Introduced in 2016 and expanded in 2020, the levy added a 2% tax on revenue earned by foreign digital companies from Indian users. It applied to a wide range of services, including online advertising, e-commerce, and affiliate commissions — and it quickly became a source of friction between India and global firms like Google, Amazon, and Facebook.

Now, after years of negotiation, India has agreed to phase out the tax and instead adopt the OECD’s global tax framework, which aims to create a more uniform approach to taxing multinational tech giants.

So why does this matter to affiliate and digital marketers?

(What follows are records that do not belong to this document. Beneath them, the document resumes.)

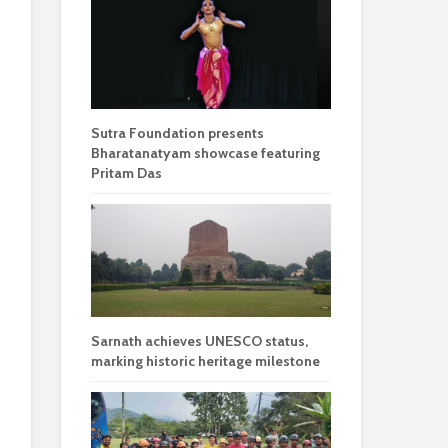
Sutra Foundation presents
Bharatanatyam showcase featuring
Pritam Das
Sarnath achieves UNESCO status,
marking historic heritage milestone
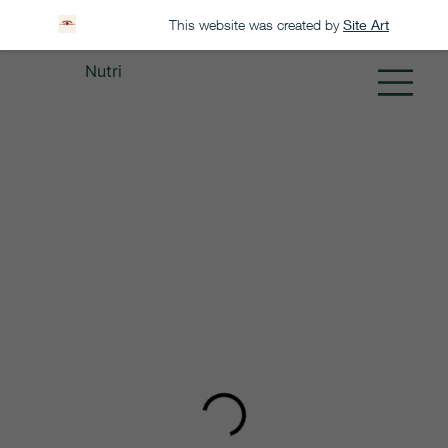
This website was created by
Site Art
Nutri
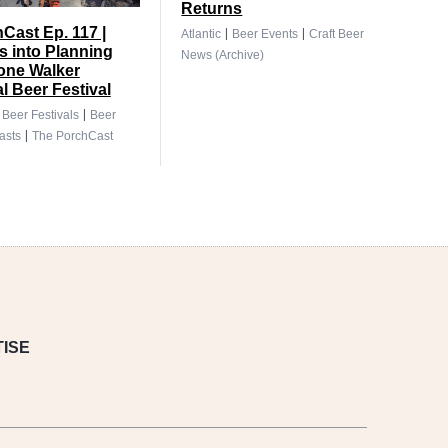
Returns
|
|
Cast Ep. 117 |
Atlantic
Beer Events
Craft Beer
 into Planning
News (Archive)
tone Walker
al Beer Festival
|
|
Beer Festivals
Beer
|
asts
The PorchCast
ISE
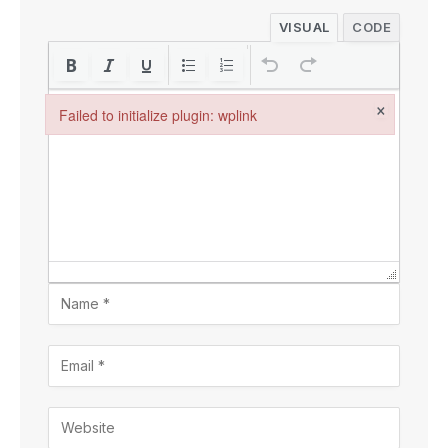
VISUAL
CODE
×
Failed to initialize plugin: wplink
Failed to initialize plugin: wplink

Because it changes the rules — and potentially opens up India to even more international partnership, investment, and cross-border performance marketing.

What was the Equalisation Levy?

At its core, the levy was designed to ensure that foreign digital companies paid their fair share of tax when making money from Indian users. But in practice, it caused problems for affiliates, advertisers, and platforms alike.

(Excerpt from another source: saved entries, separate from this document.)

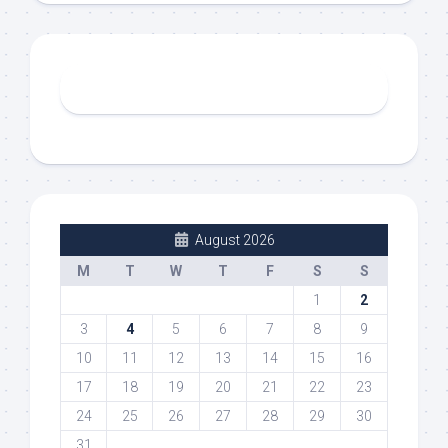
August 2026
M
T
W
T
F
S
S
1
2
3
4
5
6
7
8
9
10
11
12
13
14
15
16
17
18
19
20
21
22
23
24
25
26
27
28
29
30
31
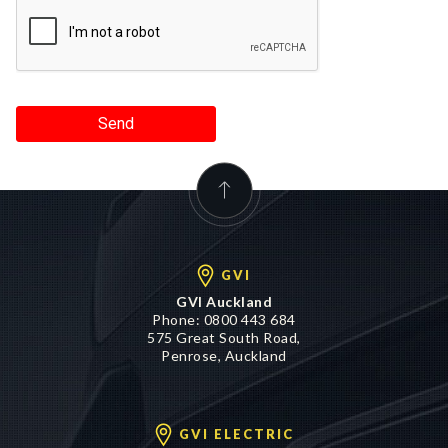
Send
GVI
GVI Auckland
Phone:
0800 443 684
575 Great South Road,
Penrose, Auckland
GVI ELECTRIC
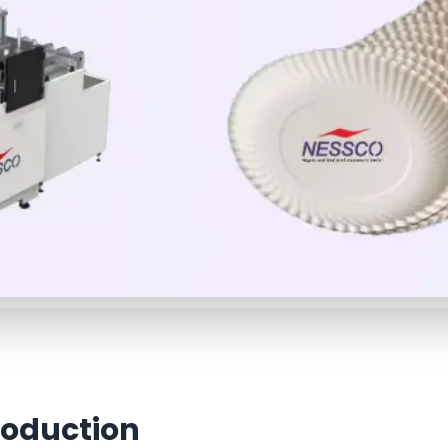
roduction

For affiliates, it created confusion around commissions, tax withholding, and reporting. Many networks were unsure whether the tax applied to performance-based fees, especially when traffic and sales flowed between countries.

For advertisers, it increased the cost of running campaigns in India — particularly on platforms like Google Ads, which passed the 2% charge directly to customers. That made India a more expensive market to test or scale, especially for smaller brands.

And for platforms, it created a patchwork of obligations that didn’t line up with global tax standards.

Why it’s being dropped now

The move to scrap the levy comes as part of India’s broader agreement with the OECD and G20 nations to implement a global minimum tax on multinational corporations. The goal is to stop the so-called “race to the bottom” on corporate tax rates, and instead allocate profits more fairly based on where companies do business — not just where they’re headquartered.

For India, scrapping the levy removes a long-standing trade dispute with the US, which had threatened retaliatory tariffs on Indian goods in response to what it called a discriminatory tax.

It also positions India as a more open, predictable market for global tech and media companies — many of whom have invested heavily in local teams and infrastructure.

What this means for affiliate networks

Affiliate marketing has grown fast in India over the past few years, fuelled by the rise of e-commerce, smartphone adoption, and performance-driven models.

But the tax created friction. International networks often hesitated to expand aggressively into India, worried about compliance issues, legal grey areas, and whether local payments would be taxed again.

With the levy removed, those barriers become easier to navigate. Affiliate networks can:

  • Partner more confidently with Indian publishers and creators
  • Offer clearer commission structures without extra tax charges
  • Settle payments more easily, without risk of local deductions
  • Attract more Indian advertisers to global programmes

It also reduces confusion for influencers and creators earning commission through platforms like Amazon Associates or TikTok Shop. The tax layer that sat awkwardly between global platforms and local users will now be phased out.

Implications for Digital Advertisers

For global brands running campaigns in India, this is a win. The removal of the 2% surcharge on platforms like Google, Meta, and Amazon could reduce media costs, free up budget for testing, and make India a more attractive market for scaling.

India is already a high-growth, mobile-first market with a young population and rising spending power. With tax complexity reduced, advertisers now have fewer excuses not to invest.

It also signals a shift toward consistency. Marketers who operate across multiple countries can plan budgets more effectively when tax structures are predictable and aligned with global norms.

What to watch for next

The details of how the transition will work are still being finalised, but it’s expected that the levy will be phased out gradually as the OECD framework kicks in.

Affiliate platforms and advertisers should stay in close contact with their tax advisors and legal teams to ensure compliance during the transition.

There’s also a bigger picture to consider. If this shift leads to more international affiliate activity in India, local publishers and creators could see new opportunities to monetise content, reach global audiences, and join high-value programmes that were previously out of reach.

Final thoughts

Scrapping the digital ad tax might sound like a dry policy change, but it could have a big impact on how the affiliate industry grows in India.

Less friction. More investment. A bigger pool of advertisers and partners.

For affiliate marketers with global ambitions, India just became a more attractive — and more accessible — place to do business.